After Presenting Rumanika With An India-Rubber Band - Which, As
Usual, Amused Him Immensely - For The Honour He Had Done Me In
Showing Me His Wives, A Party Of Waziwa, Who Had Brought Some
Ivory From Kidi, Came To Pay Their Respects To Him.
On being
questioned by me, they said that they once saw some men like my
Wanguana there; they had come from the north to trade, but,
though they carried firearms, they were all killed by the people
of Kidi.
This was famous; it corroborated what I knew, but could
not convince others of, - that traders could find their way up to
Kidi by the Nile. It in a manner explained also how it was that
Kamrasi, some years before, had obtained some pink beads, of a
variety the Zanzibar merchants had never thought of bringing into
the country. Bombay was now quite convinced, and we all became
transported with joy, until Rumanika, reflecting on the sad state
of Grant's leg, turned that joy into grief by saying that the
rules of Uganda are so strict, that no one who is sick could
enter the country. "To show," he said, "how absurd they are,
your donkey would not be permitted because he has no trousers;
and you even will have to put on a gown, as your unmentionables
will be considered indecorous." I now asked Rumanika if he would
assist me in replenishing my fast-ebbing store of beads, by
selling tusks to the Arabs at Kufro, when for every 35lb. weight
I would give him 50 dollars by orders on Zanzibar, and would
insure him from being cheated, by sending a letter of advice to
our Consul residing there.
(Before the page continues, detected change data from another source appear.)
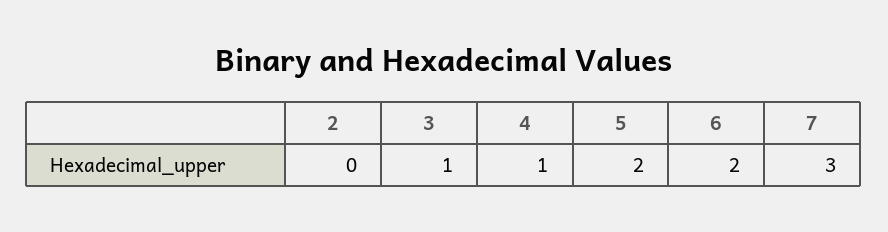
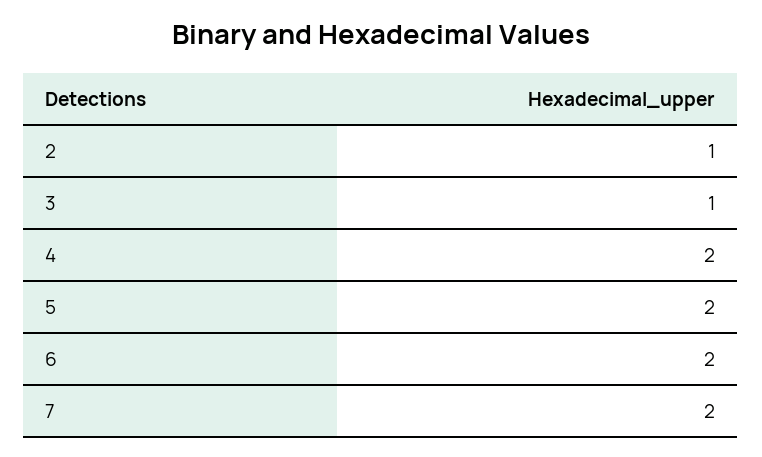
2: 0 -> 1
4: 1 -> 2
7: 3 -> 2

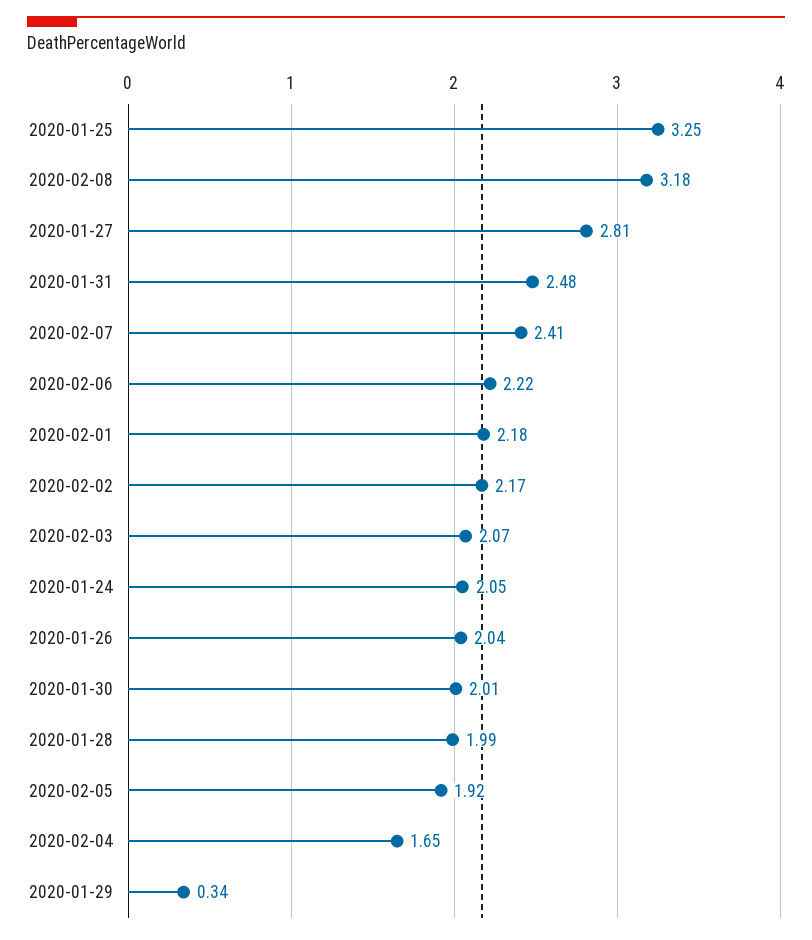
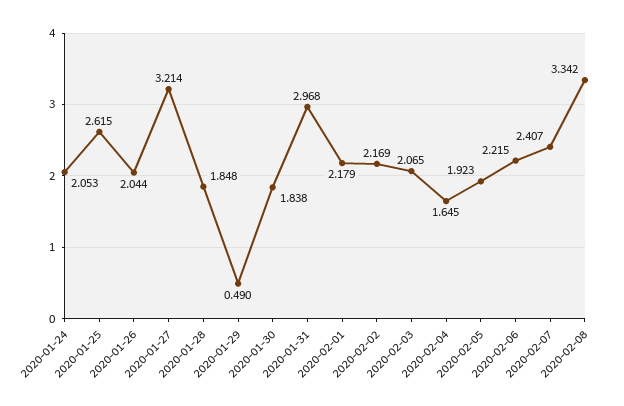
2020-01-25: 3.25 -> 2.615
2020-02-08: 3.18 -> 3.342
2020-01-27: 2.81 -> 3.214
2020-01-31: 2.48 -> 2.968
2020-01-30: 2.01 -> 1.838
2020-01-28: 1.99 -> 1.848
2020-01-29: 0.34 -> 0.49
At first he demurred, on the high-
toned principle that he could not have any commercial dealings
with myself; but, at the instigation of Bombay and Baraka, who
viewed it in its true character, as tending merely to assist my
journey in the best manner he could, without any sacrifice to
dignity, he eventually yielded, and, to prove his earnestness,
sent me a large tusk, with a notice that his ivory was not kept
in the palace, but with his officers, and as soon as they could
collect it, so soon I should get it.
Rumanika, on hearing that it was our custom to celebrate the
birth of our Saviour with a good feast of beef, sent us an ox. I
immediately paid him a visit to offer the compliments of the
season, and at the same time regretted, much to his amusement,
that he, as one of the old stock of Abyssinians, who are the
oldest Christians on record, should have forgotten this rite; but
I hoped the time would come when, by making it known that his
tribe had lapsed into a state of heathenism, white teachers would
be induced to set it all to rights again. At this time some
Wahaiya traders (who had been invited at my request by Rumanika)
arrived. Like the Waziwa, they had traded with Kidi, and they
not only confirmed what the Waziwa had said, but added that, when
trading in those distant parts, they heard of Wanguana coming in
vessels to trade to the north of Unyoro; but the natives there
were so savage, they only fought with these foreign traders.